FAQ zu Harry Potter und der Halbblutprinz

Ist Harry Potter und der Halbblutprinz für Kinder geeignet?
Der Film hat eine FSK-Freigabe ab 12 Jahren und ist grundsätzlich für Familien geeignet. Jüngere Kinder könnten sich jedoch langweilen, da der Focus auf romantischen Verwicklungen und Charakterentwicklung liegt. Die dunkleren Szenen mit Voldemort und Dumbledores Tod können verstörend wirken.
Muss man alle vorherigen Potter-Filme gesehen haben?
Ja, definitiv. Der sechste Teil setzt enormes Vorwissen voraus und erklärt kaum etwas für neue Zuschauer. Ohne Kenntnisse der ersten fünf Filme wird man komplett verloren sein. Es gibt keine Zusammenfassung oder Einführung für Neueinsteiger.
Warum ist der Film so langsam und wo bleibt die Action?
Regisseur David Yates entschied bewusst, den Focus auf Charakterentwicklung statt auf spektakuläre Actionszenen zu legen.
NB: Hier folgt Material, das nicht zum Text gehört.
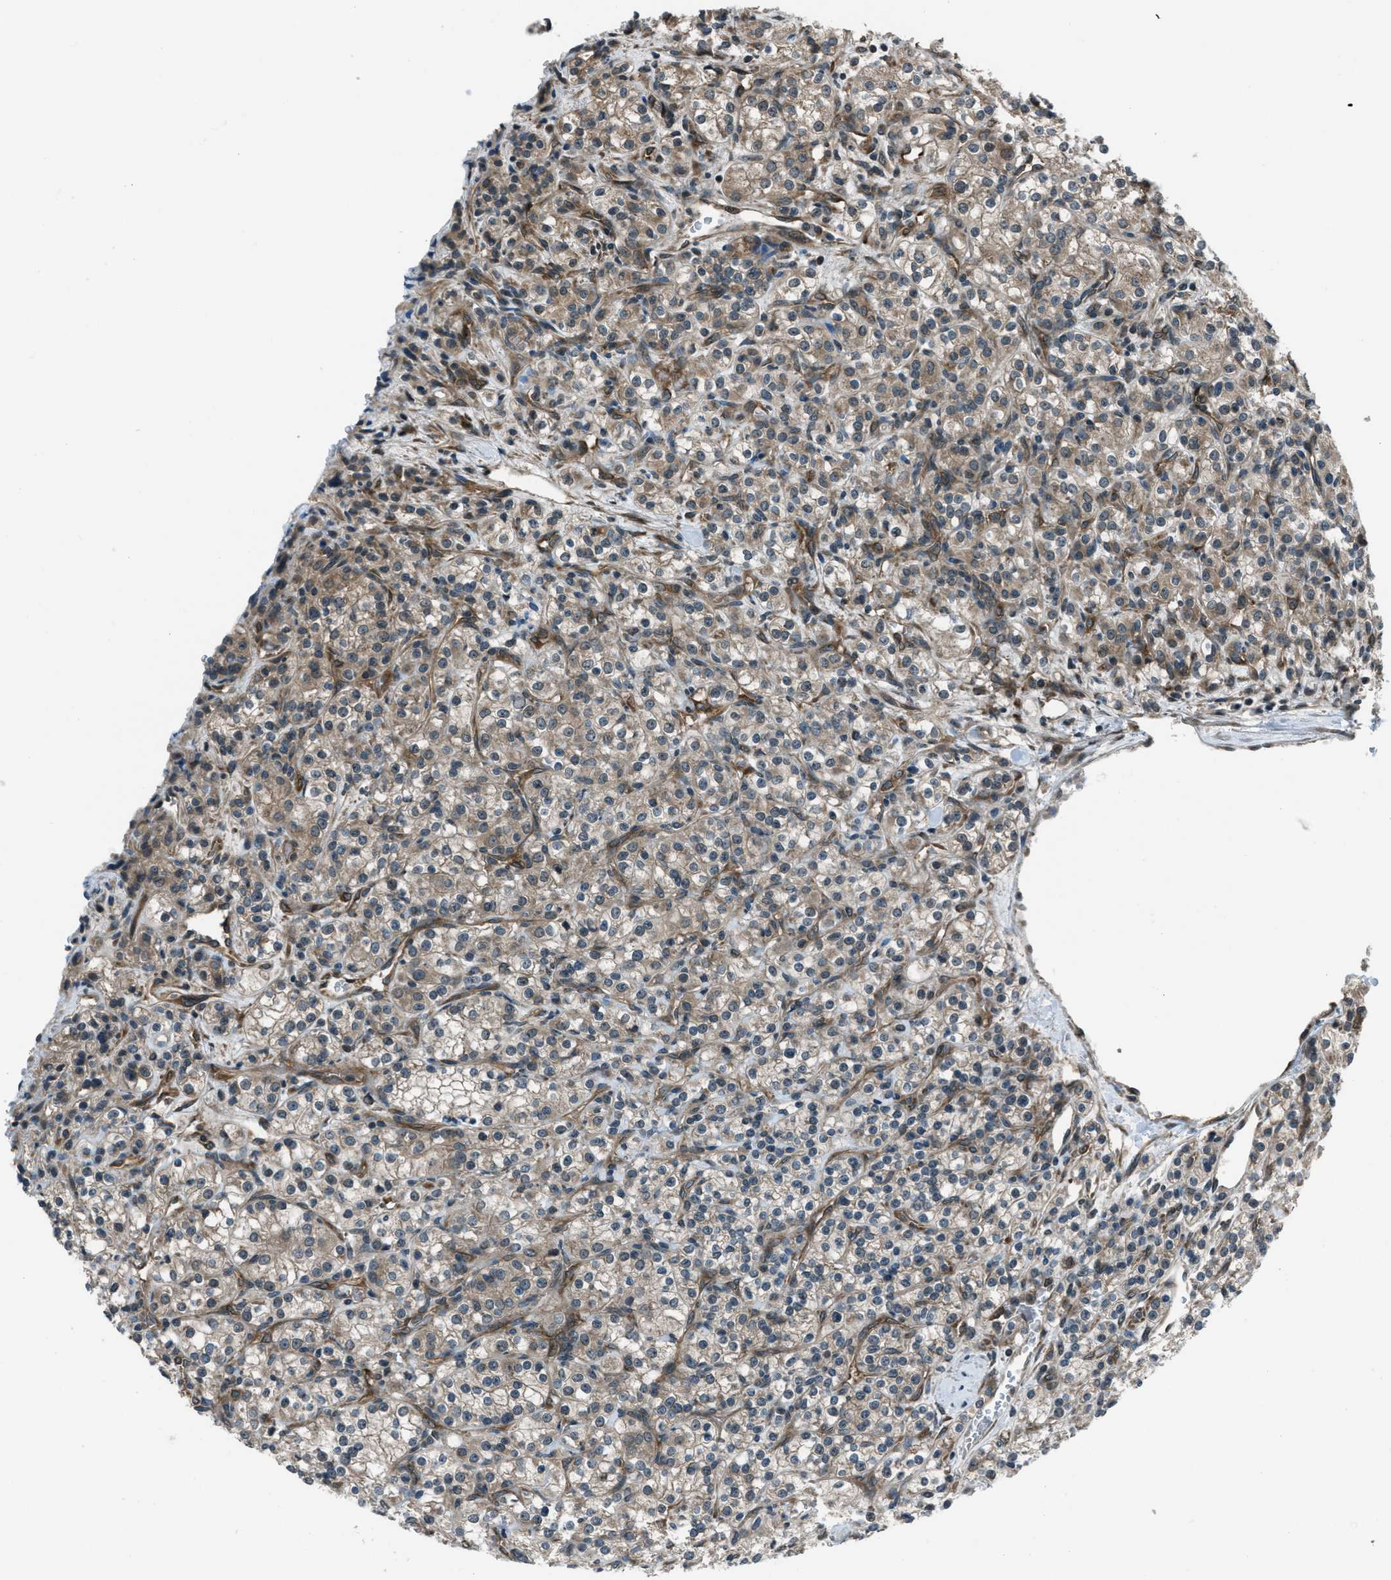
{"staining": {"intensity": "weak", "quantity": ">75%", "location": "cytoplasmic/membranous"}, "tissue": "renal cancer", "cell_type": "Tumor cells", "image_type": "cancer", "snomed": [{"axis": "morphology", "description": "Adenocarcinoma, NOS"}, {"axis": "topography", "description": "Kidney"}], "caption": "Adenocarcinoma (renal) was stained to show a protein in brown. There is low levels of weak cytoplasmic/membranous staining in about >75% of tumor cells.", "gene": "ASAP2", "patient": {"sex": "male", "age": 77}}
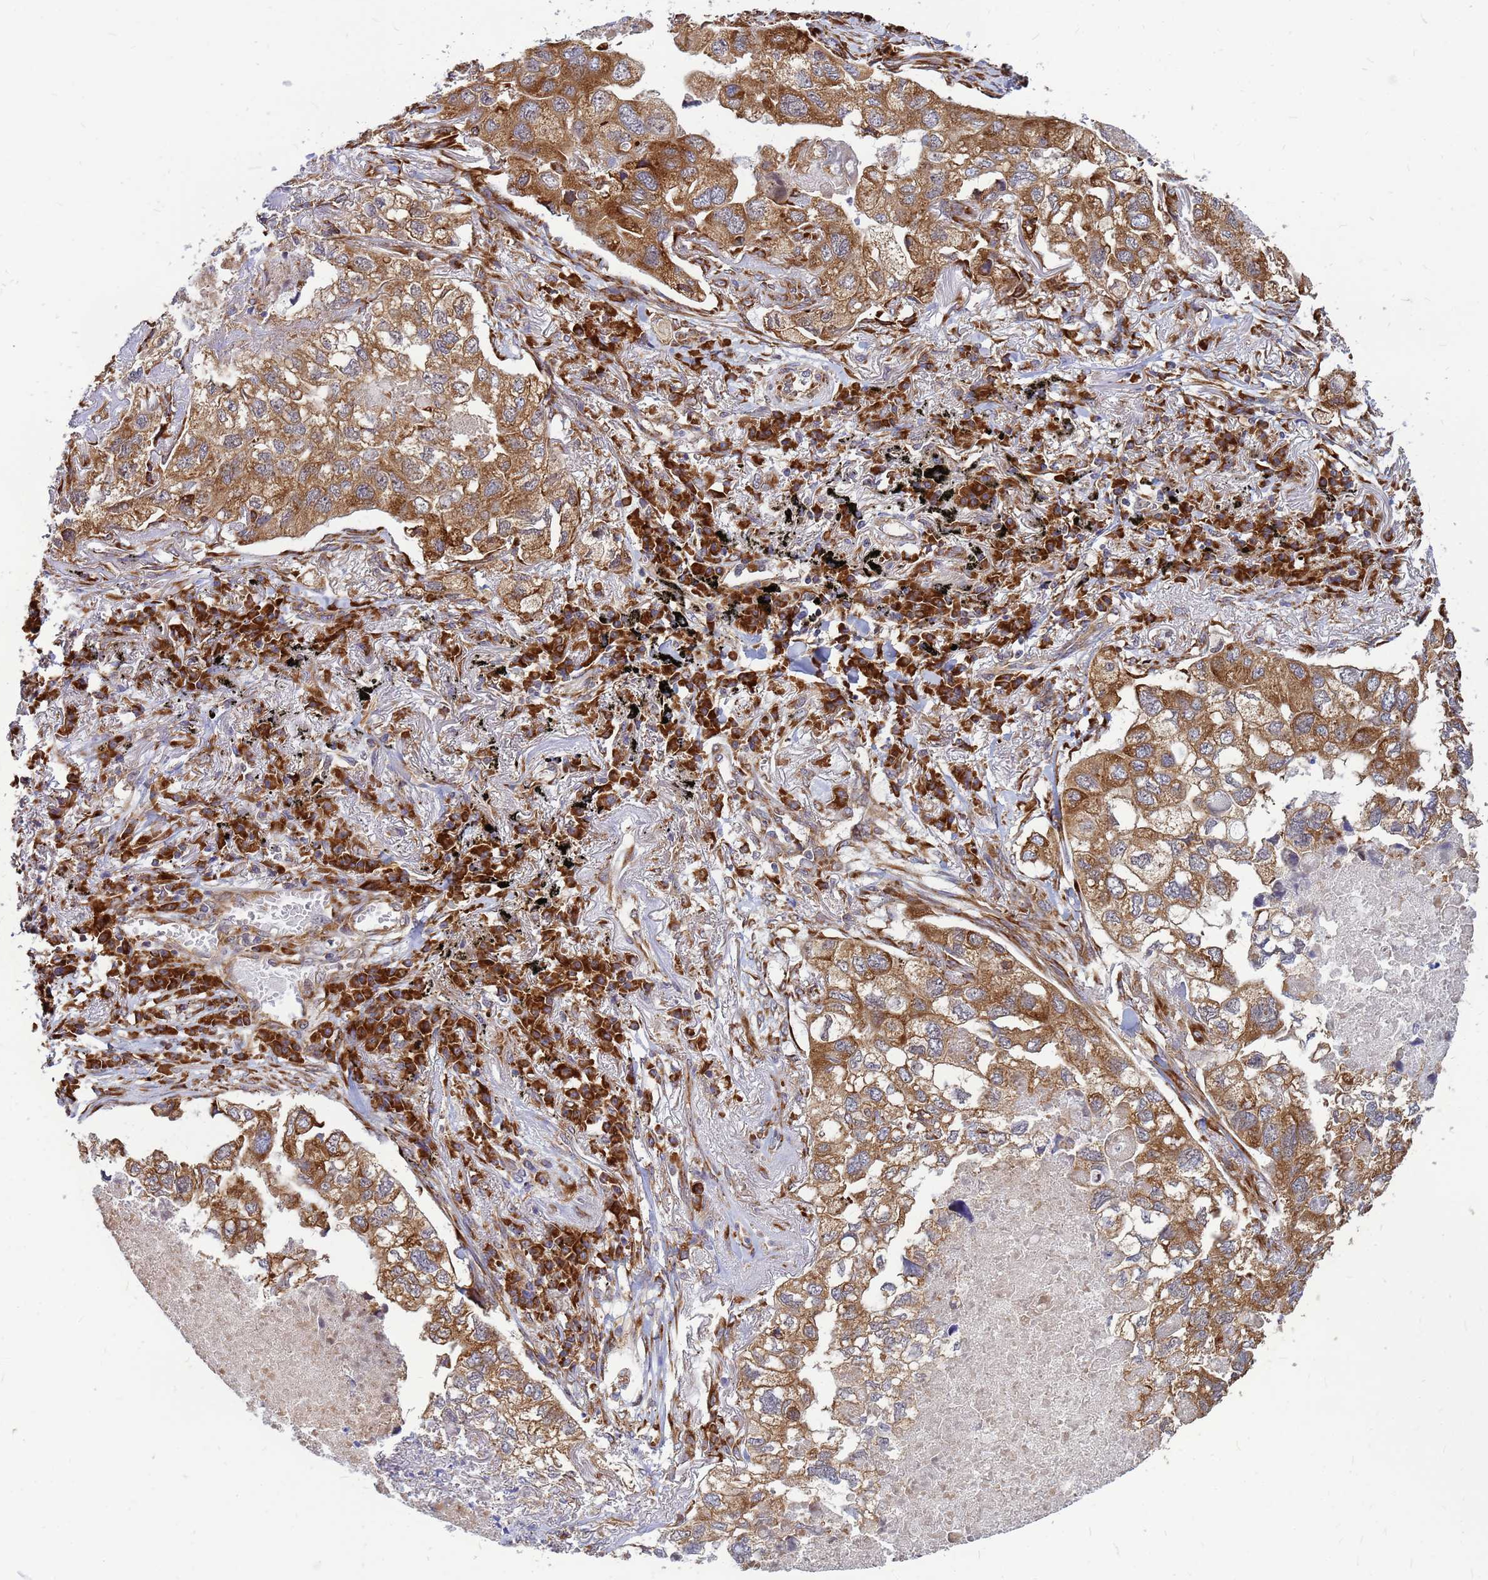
{"staining": {"intensity": "moderate", "quantity": ">75%", "location": "cytoplasmic/membranous"}, "tissue": "lung cancer", "cell_type": "Tumor cells", "image_type": "cancer", "snomed": [{"axis": "morphology", "description": "Adenocarcinoma, NOS"}, {"axis": "topography", "description": "Lung"}], "caption": "This is a micrograph of immunohistochemistry staining of lung adenocarcinoma, which shows moderate staining in the cytoplasmic/membranous of tumor cells.", "gene": "RPL8", "patient": {"sex": "male", "age": 65}}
Die große Schlacht aus dem Buch wurde gestrichen, um Platz für die emotionalen Storylines zu schaffen. Das war umstritten, macht den Film aber zu einem der charakterstärksten der Reihe.
Wie wichtig ist das Buch für das Verständnis des Films?
Das Buch liefert viele Details, die im Film gekürzt wurden, ist aber nicht zwingend nötig. Der Film funktioniert auch eigenständig, auch wenn manche Subplot-Auflösungen im Buch besser erklärt werden. Buchfans werden allerdings viele Kürzungen und Änderungen bemerken.
Ist der Tod von Dumbledore wirklich endgültig?
Ja, Dumbledore stirbt tatsächlich und kommt nicht wieder zurück ins Leben. Das war auch in den Büchern so und ist einer der schockierendsten Momente der gesamten Serie. Michael Gambon spielt diese Szene herzzerreißend und macht sie zu einem der emotionalsten Höhepunkte aller Potter-Filme.
Welche Rolle spielt der Halbblutprinz wirklich in der Geschichte?
Der Halbblutprinz ist Severus Snape, was erst am Ende enthüllt wird. Das magische Buch hilft Harry zwar bei den Zaubertränken, ist aber hauptsächlich ein Plot-Device um Snapes Vergangenheit zu beleuchten. Die wahre Bedeutung wird erst in den finalen Filmen klar, wenn Snapes komplette Geschichte erzählt wird.